Título: Escândalo derruba ministra
Autor: Camarotti, Mariana
Fonte: O Globo, 17/07/2007, O Mundo, p. 23

Suspeita de corrupção, titular da Economia argentina se demite a 3 meses das eleições.

Depois de 20 dias que agitaram o panorama político argentino, a ministra da Economia, Felisa Miceli, pediu demissão ontem, horas depois de ser convocada para depor na Justiça. No início do mês passado, foi encontrada uma sacola com cerca de US$60 mil em espécie no banheiro do gabinete da ministra.

O escândalo, que começou quando a imprensa argentina divulgou que o dinheiro fora encontrado numa revista de rotina nos gabinetes da Casa Rosada, sede do governo argentino, cresceu depois que Miceli caiu em contradições e não conseguiu explicar logo de onde o dinheiro surgira.

A demissão ocorre a apenas 3 meses da eleição presidencial, na qual o presidente argentino indicou sua mulher, a senadora Cristina Kirchner, como candidata. Miceli era uma ministra fraca, que muitos críticos consideravam pouco mais do que alguém que, no cargo, apenas obedecia às determinações de Kirchner. Mas o escândalo ocorre num país ainda traumatizado com a crise econômica do início da década. Muitos interpretaram que o governo pressionou para que ela entregasse o cargo antes que a primeira-dama oficializasse sua candidatura, o que ocorrerá em dois dias.

A carta de renúncia da ministra, entregue ontem ao presidente, justifica sua decisão da seguinte maneira: "A difusão de atos concernentes à minha vida privada, vinculando-os com a minha atividade pública, gerou um dano não merecido à minha honra e que sem dúvida afeta nosso governo".

O governo argentino anunciou ontem mesmo o novo ministro, Miguel Peirano, até ontem secretário da Indústria, fiel ao presidente Néstor Kirchner. Ele foi negociador do Mercosul para o setor automobilístico.

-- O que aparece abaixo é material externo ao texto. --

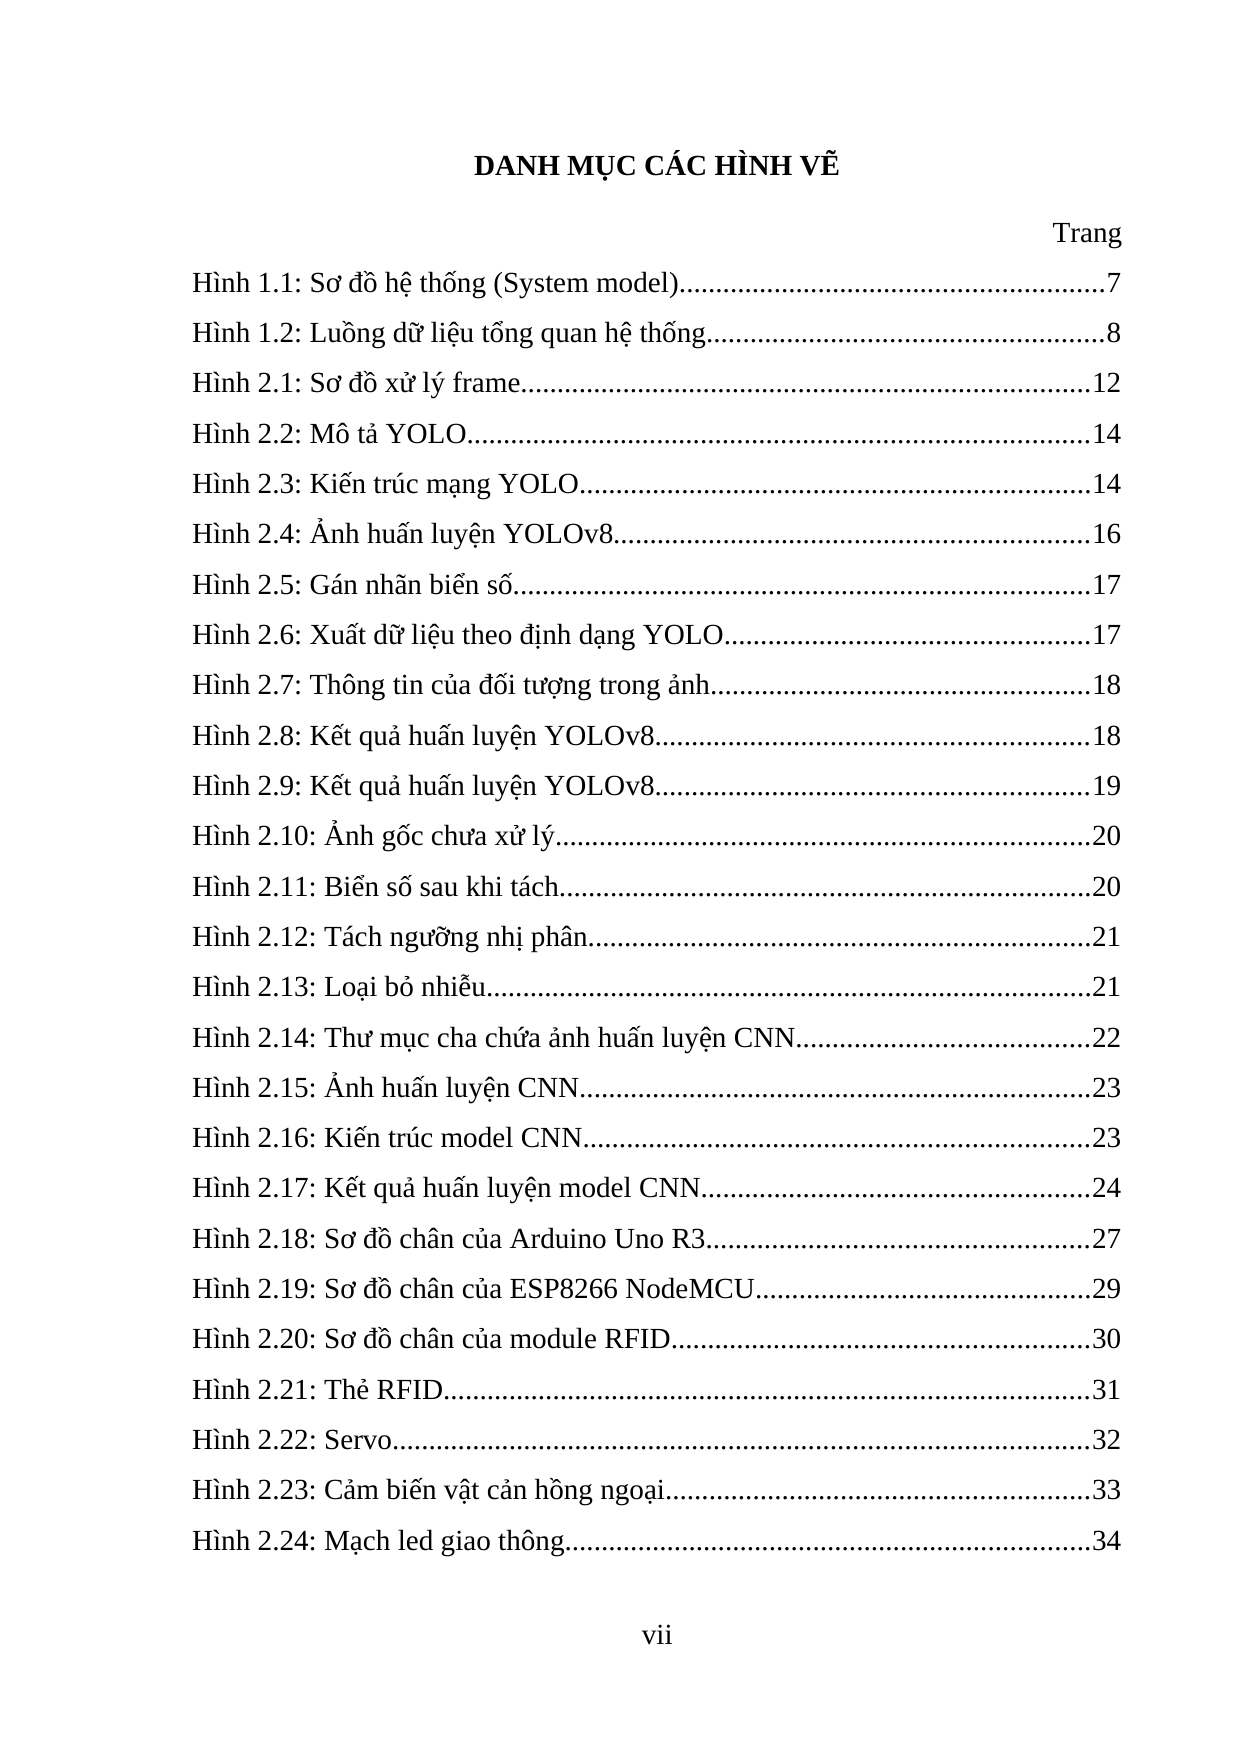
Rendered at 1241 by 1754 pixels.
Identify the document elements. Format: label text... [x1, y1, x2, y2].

A designação de Peirano é vista como um forte sinal da Casa Rosada ao setor industrial, que atualmente critica Kirchner pelos apagões de energia elétrica e pelos cortes de gás que prejudicaram o trabalho das fábricas em meio à pior crise energética dos últimos 20 anos.

Ex-ministra pode ser processada

A misteriosa sacola de dinheiro foi encontrada no armário do banheiro do gabinete de Miceli, com US$31 mil e 100 mil pesos, durante uma inspeção de rotina da brigada de incêndio da Polícia Federal no dia 5 de junho, mas o caso só foi denunciado no dia 24 pelo jornal "Perfil". O registro da ocorrência feito pela política, que havia desaparecido, foi divulgado pelo próprio Ministério da Economia com valores diferentes dos citados pelo jornal, que seriam de US$240 mil.

Após mais de uma semana de silêncio, Miceli tentou dar explicações de que o dinheiro era para comprar um apartamento, operação que acabou não sendo realizada, e que boa parte tinha sido emprestada por seu irmão. As justificativas desencadearam ainda mais especulações e não convenceram o presidente Kirchner, que mesmo assim a manteve por mais de uma semana no cargo, tentando chamar a atenção para a campanha da mulher.

Após uma entrevista coletiva contraditória, na qual disse que tinha o costume de guardar dinheiro também no guarda-roupa da sua casa, o que não coincide com o perfil de uma então ministra da Economia, a Justiça descobriu uma série de informações que derrubavam suas explicações.

O promotor federal Guillermo Marijuan, responsável pelo caso, afirmou que os dados contradiziam as explicações. Marijuan justifica que suspeita que, "com a posse do dinheiro", Miceli "encobriu uma operação financeira anterior de legitimidade duvidosa". A ex-ministra pode ser processada após o depoimento.

Segundo as investigações, os 100 mil pesos estavam separados, empacotados e tinham a etiqueta do Banco Central. O rastreamento mostrou que a soma tinha sido sacada da financeira Caja de Crédito Cuenca, no município de San Martín, na Grande Buenos Aires. De acordo com as investigações, nem a ex-ministra nem seu irmão aparecem como clientes da financeira.